═══ Text for analysis ═══
Laboratory

The Laboratory for Plasma Processing of Materials in the Energy Research Facility features an array of state-of-the-art tools for plasma-based etching, synthesis or modification of materials. The tool set available in the laboratory includes plasma reactors, instruments that characterize the plasma or the surfaces of plasma-treated materials, and measurement tools that evaluate the crucial variables that determine the ultimate usefulness of the materials and structures thus produced. The available plasma reactors include devices for producing either highly ionized plasmas (fraction of charged particles in the percentage range) or reactors where the charged particle density is negligible but reactive atoms or molecular radicals formed in a remote plasma chamber interact with the material to be modified. Electron beam generated plasma characterized by a very low plasma potential and enabling processing at very low particle energies is being pursued for atomic scale processing. The laboratory has also focused on non-equilibrium plasma produced by various devices for treatment of materials and chemical processing at atmospheric pressure, and the researchers developed novel approaches for the study of LTP-surface interactions under these conditions. For these a significant number of important measurement tools, many of which can be applied in real time during actual plasma processing of materials, is available.

The images shown below provide views of researchers in the plasma processing laboratory at work and various equipment used in the laboratory. For a larger copy of an image, left click on the image.

View of vacuum cluster showing multi-technique surface analysis system at left and various plasma processing chambers behind and at right. Various custom-built UHV-compatible chambers are used for plasma processing and incorporate various capabilities, including integrated real-time plasma/gas phase and surface diagnostics. They are connected via UHV transfer with a sample preparation chamber and a multi-technique surface analysis system.
═══ Given information ═══
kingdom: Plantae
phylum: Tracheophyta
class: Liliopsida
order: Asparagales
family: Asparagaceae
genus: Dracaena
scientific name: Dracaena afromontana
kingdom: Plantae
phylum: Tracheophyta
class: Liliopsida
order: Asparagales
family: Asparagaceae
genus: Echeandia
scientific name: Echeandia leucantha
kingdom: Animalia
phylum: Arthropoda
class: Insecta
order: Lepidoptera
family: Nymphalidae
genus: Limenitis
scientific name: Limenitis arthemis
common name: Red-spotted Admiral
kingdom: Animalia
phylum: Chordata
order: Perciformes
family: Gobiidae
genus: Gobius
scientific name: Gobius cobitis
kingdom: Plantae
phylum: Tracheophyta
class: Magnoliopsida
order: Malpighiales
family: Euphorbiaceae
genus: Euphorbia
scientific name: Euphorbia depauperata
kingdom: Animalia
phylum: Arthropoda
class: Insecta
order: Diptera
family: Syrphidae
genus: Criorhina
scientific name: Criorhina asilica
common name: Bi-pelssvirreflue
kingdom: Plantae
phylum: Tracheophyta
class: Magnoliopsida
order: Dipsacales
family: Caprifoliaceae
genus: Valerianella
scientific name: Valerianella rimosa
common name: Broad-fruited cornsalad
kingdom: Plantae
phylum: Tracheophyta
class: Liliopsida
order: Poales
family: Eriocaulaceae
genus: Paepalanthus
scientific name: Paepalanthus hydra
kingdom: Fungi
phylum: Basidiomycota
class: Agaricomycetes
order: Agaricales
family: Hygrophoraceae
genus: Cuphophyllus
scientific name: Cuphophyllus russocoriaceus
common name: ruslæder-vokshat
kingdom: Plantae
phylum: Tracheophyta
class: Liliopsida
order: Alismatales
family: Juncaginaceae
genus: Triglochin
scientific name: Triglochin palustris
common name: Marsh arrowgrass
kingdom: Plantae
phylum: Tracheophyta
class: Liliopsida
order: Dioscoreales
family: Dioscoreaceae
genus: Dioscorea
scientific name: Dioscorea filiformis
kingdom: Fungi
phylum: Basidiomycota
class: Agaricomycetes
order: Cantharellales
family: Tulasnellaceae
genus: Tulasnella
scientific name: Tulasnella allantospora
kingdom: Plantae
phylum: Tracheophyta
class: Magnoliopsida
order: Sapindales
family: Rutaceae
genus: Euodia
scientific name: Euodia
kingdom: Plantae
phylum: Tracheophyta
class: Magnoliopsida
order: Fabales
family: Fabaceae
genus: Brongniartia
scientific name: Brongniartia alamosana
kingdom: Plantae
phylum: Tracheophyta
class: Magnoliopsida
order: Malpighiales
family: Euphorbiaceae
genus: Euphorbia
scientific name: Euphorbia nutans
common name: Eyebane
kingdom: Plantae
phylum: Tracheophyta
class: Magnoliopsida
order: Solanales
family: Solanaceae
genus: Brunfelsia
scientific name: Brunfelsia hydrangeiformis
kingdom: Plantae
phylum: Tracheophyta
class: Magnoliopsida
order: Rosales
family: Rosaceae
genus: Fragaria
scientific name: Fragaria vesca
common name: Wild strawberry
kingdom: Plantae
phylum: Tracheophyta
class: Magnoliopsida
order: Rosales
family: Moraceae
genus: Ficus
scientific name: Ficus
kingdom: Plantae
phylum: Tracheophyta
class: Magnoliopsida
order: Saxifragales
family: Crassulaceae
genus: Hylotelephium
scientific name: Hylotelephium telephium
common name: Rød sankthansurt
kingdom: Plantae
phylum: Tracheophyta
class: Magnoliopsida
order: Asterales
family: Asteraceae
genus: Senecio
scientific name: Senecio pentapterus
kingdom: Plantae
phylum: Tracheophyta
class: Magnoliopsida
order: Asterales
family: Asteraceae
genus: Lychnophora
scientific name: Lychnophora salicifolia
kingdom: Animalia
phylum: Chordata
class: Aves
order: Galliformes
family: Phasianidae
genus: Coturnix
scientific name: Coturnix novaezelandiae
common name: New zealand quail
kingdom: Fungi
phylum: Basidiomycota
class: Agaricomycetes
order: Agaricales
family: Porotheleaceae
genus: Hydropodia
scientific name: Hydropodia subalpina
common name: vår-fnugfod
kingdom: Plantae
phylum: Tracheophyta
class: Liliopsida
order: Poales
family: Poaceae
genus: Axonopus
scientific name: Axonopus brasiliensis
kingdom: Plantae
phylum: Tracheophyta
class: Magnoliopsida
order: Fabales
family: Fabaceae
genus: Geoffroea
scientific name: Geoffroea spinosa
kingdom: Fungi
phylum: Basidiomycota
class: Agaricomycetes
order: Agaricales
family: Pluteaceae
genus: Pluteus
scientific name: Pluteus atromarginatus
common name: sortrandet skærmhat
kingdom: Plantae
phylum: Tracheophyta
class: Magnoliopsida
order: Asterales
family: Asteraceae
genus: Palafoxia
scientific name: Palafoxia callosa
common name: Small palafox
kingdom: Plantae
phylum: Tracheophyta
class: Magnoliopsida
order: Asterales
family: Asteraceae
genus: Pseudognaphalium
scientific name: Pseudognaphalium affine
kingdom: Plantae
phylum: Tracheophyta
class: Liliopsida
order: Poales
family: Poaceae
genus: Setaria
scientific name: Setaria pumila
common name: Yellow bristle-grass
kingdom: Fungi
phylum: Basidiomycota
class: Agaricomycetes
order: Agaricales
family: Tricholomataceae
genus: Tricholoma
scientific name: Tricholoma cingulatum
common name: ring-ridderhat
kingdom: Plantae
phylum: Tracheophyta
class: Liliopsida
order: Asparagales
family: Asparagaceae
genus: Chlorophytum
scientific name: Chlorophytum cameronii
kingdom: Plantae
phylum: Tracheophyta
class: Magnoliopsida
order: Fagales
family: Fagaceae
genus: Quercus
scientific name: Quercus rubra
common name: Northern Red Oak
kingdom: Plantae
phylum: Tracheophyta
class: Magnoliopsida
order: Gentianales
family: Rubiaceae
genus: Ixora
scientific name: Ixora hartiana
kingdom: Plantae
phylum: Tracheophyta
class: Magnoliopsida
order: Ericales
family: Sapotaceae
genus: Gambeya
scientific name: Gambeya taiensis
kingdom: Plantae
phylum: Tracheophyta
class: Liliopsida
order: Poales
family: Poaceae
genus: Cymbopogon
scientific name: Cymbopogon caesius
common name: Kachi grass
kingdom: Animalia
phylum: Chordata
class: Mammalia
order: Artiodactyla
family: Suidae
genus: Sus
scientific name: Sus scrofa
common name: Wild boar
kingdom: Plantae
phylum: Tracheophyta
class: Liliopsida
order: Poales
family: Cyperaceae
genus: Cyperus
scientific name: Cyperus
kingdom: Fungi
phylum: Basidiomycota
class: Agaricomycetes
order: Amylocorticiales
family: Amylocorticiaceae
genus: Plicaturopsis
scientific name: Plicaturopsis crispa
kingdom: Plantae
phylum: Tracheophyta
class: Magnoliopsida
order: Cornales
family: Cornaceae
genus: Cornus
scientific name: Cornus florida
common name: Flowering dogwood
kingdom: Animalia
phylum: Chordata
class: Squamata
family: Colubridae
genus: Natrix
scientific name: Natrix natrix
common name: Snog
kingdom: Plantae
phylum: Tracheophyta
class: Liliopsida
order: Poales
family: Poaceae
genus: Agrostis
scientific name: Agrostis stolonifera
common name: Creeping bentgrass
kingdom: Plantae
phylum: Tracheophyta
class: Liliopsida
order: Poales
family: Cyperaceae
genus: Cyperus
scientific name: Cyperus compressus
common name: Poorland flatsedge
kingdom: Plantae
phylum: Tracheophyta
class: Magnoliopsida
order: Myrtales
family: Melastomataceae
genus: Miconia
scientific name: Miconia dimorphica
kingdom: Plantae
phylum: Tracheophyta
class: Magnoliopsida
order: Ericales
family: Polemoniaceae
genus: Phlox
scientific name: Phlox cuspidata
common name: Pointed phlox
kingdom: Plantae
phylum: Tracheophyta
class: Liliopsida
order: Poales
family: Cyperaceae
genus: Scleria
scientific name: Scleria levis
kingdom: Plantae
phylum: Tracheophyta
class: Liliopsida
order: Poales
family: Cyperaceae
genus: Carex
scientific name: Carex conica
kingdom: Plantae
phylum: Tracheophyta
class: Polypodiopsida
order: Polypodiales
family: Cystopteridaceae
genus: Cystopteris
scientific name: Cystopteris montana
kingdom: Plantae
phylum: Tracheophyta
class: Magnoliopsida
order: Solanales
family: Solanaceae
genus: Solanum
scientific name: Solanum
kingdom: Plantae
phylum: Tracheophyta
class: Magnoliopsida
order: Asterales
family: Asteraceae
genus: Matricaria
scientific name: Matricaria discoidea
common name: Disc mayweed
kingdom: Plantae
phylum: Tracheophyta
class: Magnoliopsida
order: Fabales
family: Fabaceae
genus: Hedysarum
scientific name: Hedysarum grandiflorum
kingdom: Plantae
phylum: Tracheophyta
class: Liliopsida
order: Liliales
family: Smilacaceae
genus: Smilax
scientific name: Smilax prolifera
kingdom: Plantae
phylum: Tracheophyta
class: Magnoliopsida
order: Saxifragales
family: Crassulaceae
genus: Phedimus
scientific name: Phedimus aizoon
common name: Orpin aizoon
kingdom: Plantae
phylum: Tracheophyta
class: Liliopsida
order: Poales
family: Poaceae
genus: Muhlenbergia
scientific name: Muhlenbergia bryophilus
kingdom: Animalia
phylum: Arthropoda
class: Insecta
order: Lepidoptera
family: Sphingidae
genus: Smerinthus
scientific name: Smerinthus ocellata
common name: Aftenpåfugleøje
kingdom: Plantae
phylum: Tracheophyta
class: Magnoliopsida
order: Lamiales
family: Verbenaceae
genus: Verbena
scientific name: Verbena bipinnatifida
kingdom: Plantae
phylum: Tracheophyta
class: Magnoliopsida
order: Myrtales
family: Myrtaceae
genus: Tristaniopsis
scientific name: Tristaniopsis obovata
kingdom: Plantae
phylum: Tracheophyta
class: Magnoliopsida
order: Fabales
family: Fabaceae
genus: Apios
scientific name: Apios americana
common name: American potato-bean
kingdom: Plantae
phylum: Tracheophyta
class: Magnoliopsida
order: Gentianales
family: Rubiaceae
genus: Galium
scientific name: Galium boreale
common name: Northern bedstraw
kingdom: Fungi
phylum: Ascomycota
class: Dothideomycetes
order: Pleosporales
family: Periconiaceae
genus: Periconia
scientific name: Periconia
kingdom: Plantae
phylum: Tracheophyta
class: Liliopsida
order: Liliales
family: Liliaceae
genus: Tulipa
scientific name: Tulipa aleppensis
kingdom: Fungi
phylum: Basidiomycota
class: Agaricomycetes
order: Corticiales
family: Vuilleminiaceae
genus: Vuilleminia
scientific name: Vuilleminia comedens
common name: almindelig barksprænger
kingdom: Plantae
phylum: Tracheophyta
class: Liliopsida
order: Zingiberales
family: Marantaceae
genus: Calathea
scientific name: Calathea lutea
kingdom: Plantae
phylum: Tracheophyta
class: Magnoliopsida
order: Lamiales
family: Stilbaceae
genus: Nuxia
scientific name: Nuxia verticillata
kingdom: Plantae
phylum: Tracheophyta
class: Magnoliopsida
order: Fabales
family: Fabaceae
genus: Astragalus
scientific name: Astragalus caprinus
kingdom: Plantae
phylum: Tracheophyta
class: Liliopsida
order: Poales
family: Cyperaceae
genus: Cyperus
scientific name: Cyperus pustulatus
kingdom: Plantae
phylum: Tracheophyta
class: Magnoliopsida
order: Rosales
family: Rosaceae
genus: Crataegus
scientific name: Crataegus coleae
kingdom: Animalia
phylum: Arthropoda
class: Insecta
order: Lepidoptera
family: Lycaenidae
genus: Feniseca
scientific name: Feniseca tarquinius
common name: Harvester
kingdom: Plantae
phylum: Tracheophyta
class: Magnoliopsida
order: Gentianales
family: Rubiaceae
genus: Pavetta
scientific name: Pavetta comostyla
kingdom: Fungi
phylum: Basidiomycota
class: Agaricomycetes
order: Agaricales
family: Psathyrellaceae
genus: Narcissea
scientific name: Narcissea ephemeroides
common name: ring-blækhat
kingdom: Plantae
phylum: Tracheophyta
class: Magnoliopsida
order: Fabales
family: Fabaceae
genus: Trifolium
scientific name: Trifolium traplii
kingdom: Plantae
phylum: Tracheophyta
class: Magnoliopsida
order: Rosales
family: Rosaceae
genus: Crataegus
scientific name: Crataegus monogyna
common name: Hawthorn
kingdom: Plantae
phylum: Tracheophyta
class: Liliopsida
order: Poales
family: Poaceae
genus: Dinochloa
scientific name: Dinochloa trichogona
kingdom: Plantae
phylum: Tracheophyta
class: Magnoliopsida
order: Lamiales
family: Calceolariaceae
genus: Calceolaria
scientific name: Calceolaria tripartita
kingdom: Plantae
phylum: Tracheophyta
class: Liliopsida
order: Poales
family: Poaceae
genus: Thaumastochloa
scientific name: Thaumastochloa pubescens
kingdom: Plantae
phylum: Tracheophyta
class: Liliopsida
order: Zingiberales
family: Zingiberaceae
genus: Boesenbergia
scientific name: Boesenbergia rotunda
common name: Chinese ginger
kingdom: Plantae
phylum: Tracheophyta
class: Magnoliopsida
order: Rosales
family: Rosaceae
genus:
═══
#### Exercises:
[1] Can you reproduce the plasma laboratory text from "View of vacuum" to "surface analysis system."?
[2] Which kinds of tools does the plasma laboratory text name as making up the laboratory's tool set?
The entries are separate material, apart from the plasma laboratory text.

#### Results in order:
[1]
View of vacuum cluster showing multi-technique surface analysis system at left and various plasma processing chambers behind and at right. Various custom-built UHV-compatible chambers are used for plasma processing and incorporate various capabilities, including integrated real-time plasma/gas phase and surface diagnostics. They are connected via UHV transfer with a sample preparation chamber and a multi-technique surface analysis system.

[2]
- Plasma reactors
- Instruments that characterize the plasma or the surfaces of plasma-treated materials
- Measurement tools that evaluate the crucial variables that determine the ultimate usefulness of the materials and structures thus produced